Design for reliability and resilience by implementing retry logic, circuit breakers, graceful degradation, health checks, and disaster recovery mechanisms.
Establish and enforce CI/CD best practices using GitHub Actions, Jenkins, GitLab CI, or AWS Code Pipeline to automate build, test, and deployment processes.
Implement Infrastructure as Code (IaC) using Terraform, AWS CloudFormation, or CDK to enable consistent, version-controlled, and reproducible infrastructure provisioning.
Design and manage containerized applications using Docker for packaging and Kubernetes (EKS) or ECS for orchestration, ensuring efficient resource utilization and auto-scaling.
Implement robust testing strategies including unit tests, integration tests, end-to-end tests, performance tests, and AI-specific testing (prompt regression tests, model output validation).

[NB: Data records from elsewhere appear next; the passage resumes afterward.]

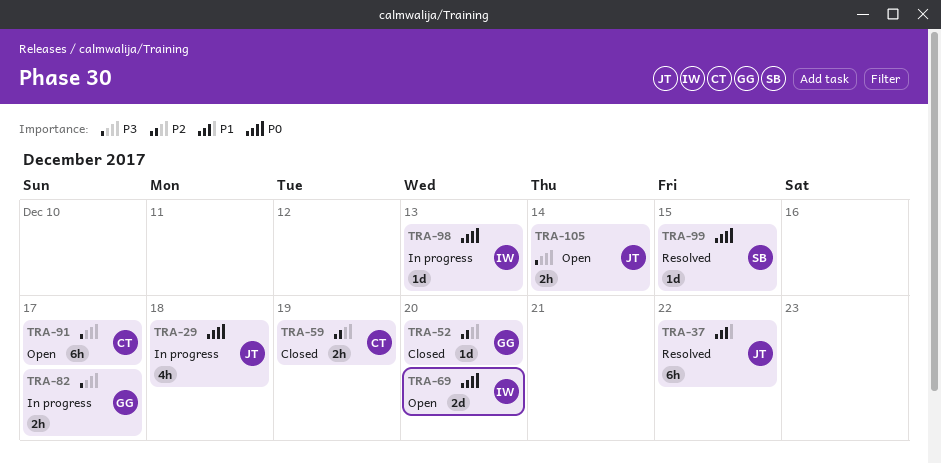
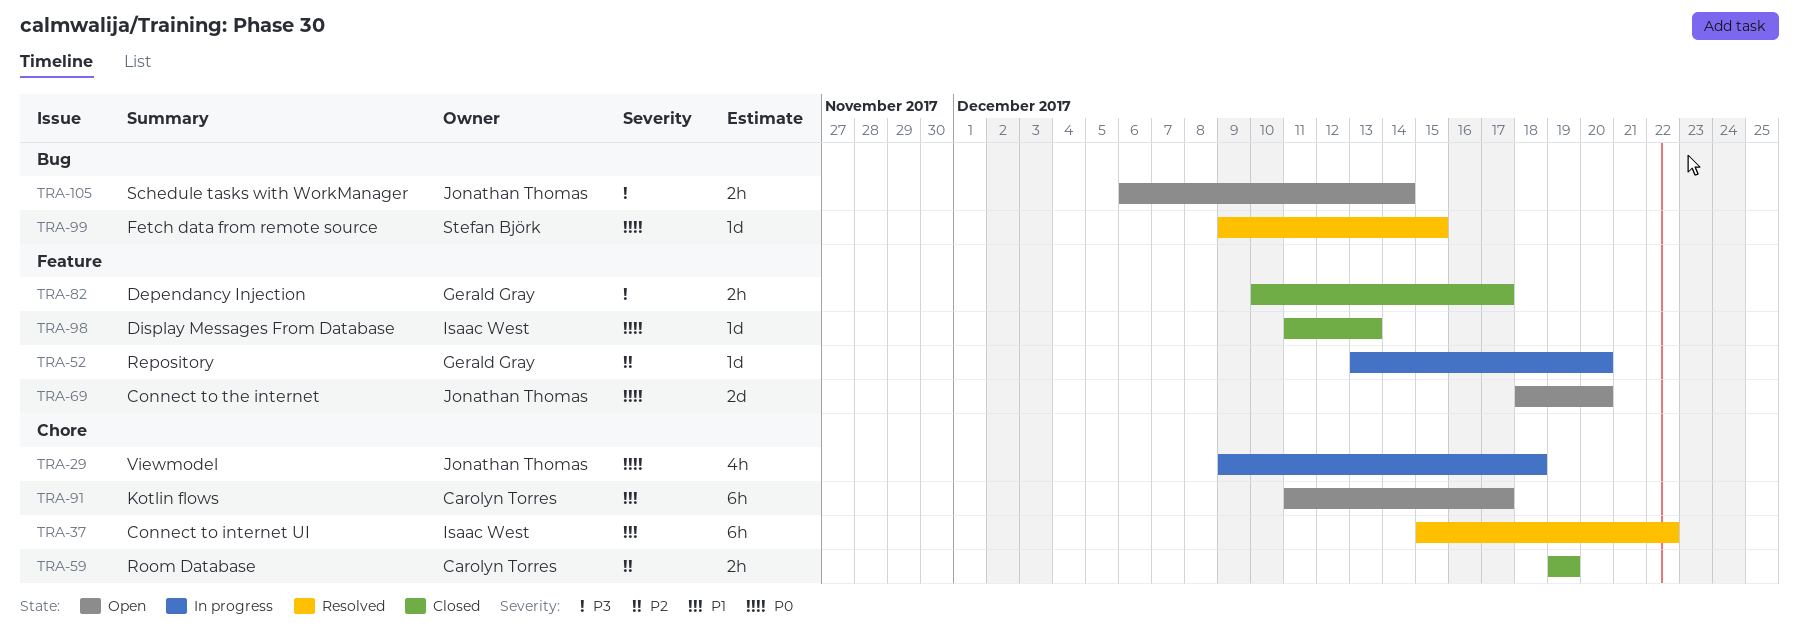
TRA-37, owner: Jonathan Thomas -> Isaac West
TRA-52, status: Closed -> In progress
TRA-69, owner: Isaac West -> Jonathan Thomas
TRA-82, status: In progress -> Closed
TRA-91, priority: P3 -> P1
TRA-98, status: In progress -> Closed

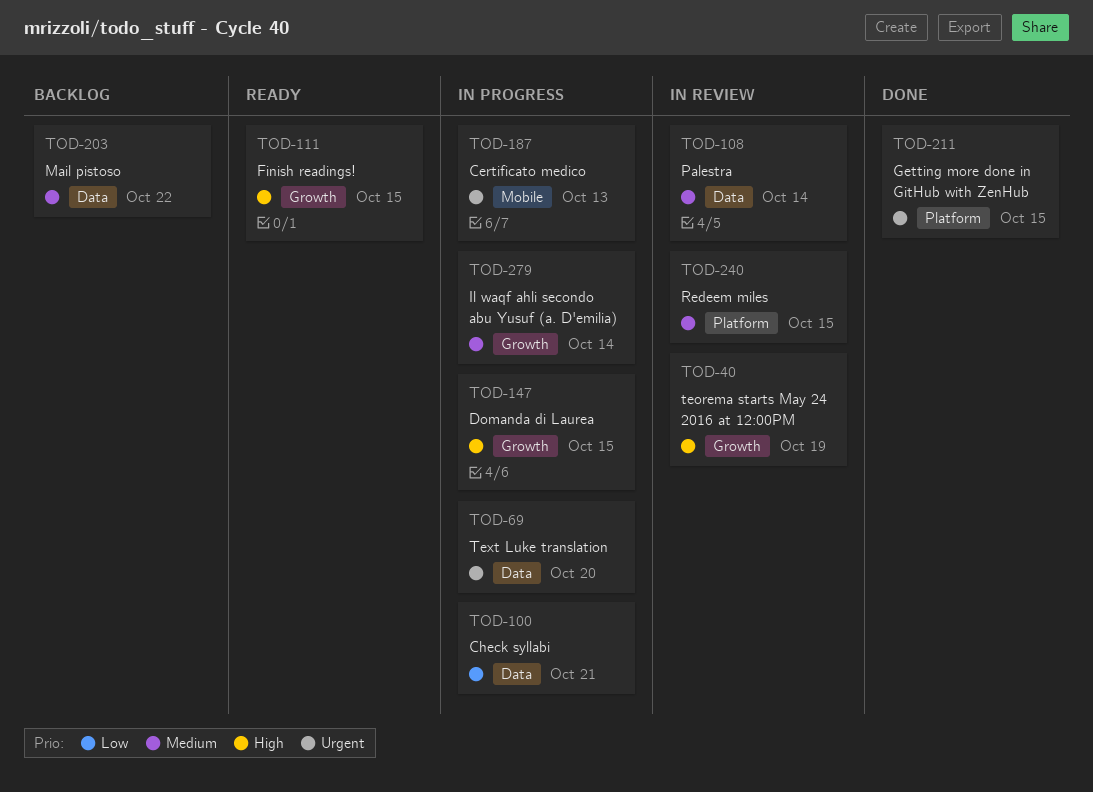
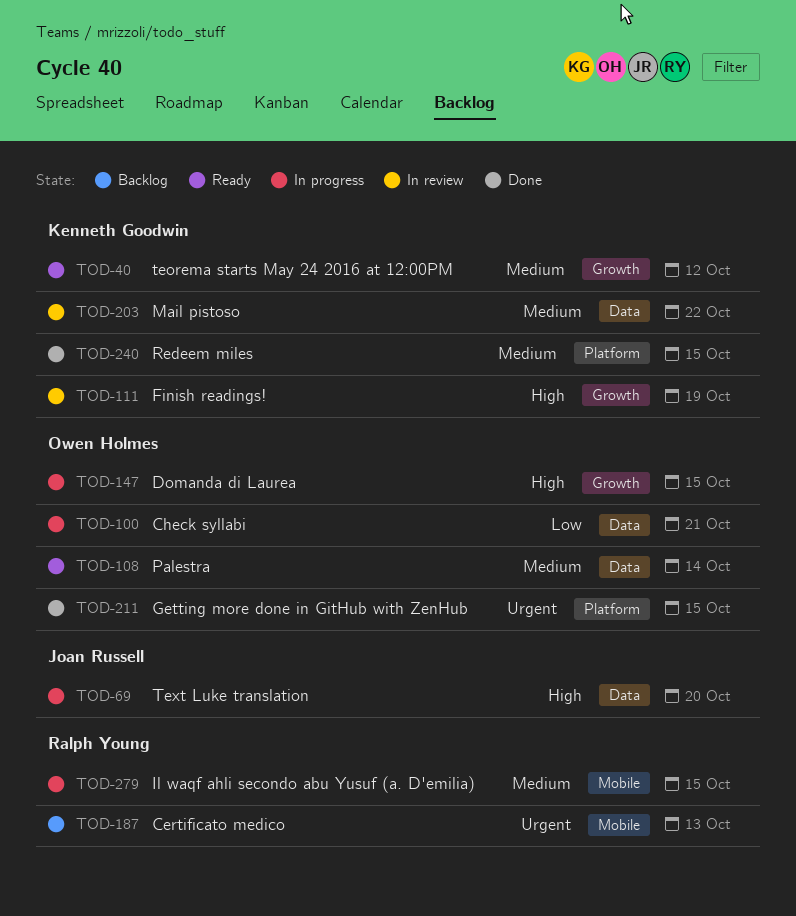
TOD-40, status: In review -> Ready
TOD-40, priority: High -> Medium
TOD-40, due: Oct 19 -> Oct 12
TOD-69, priority: Urgent -> High
TOD-108, status: In review -> Ready
TOD-111, status: Ready -> In review
TOD-111, due: Oct 15 -> Oct 19
TOD-187, status: In progress -> Backlog
TOD-203, status: Backlog -> In review
TOD-240, status: In review -> Done
TOD-279, label: Growth -> Mobile
TOD-279, due: Oct 14 -> Oct 15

Establish observability and monitoring frameworks using CloudWatch, Prometheus, or Langfuse, LangSmith to track system health, application performance, model behavior, and business metrics.
Apply security best practices including IAM, least-privilege access, role-based access control (RBAC), multi-factor authentication, enforce encryption at rest and in transit, secure key management, and data masking/tokenization for sensitive information.
Configure VPCs, security groups, network ACLs, and private endpoints to minimize attack surface.
Implement input validation, output encoding, SQL injection prevention, and secure API authentication (OAuth 2.0, JWT).
Maintain comprehensive documentation of system architectures, data flows, security controls, and operational procedures to support compliance audits and knowledge transfer.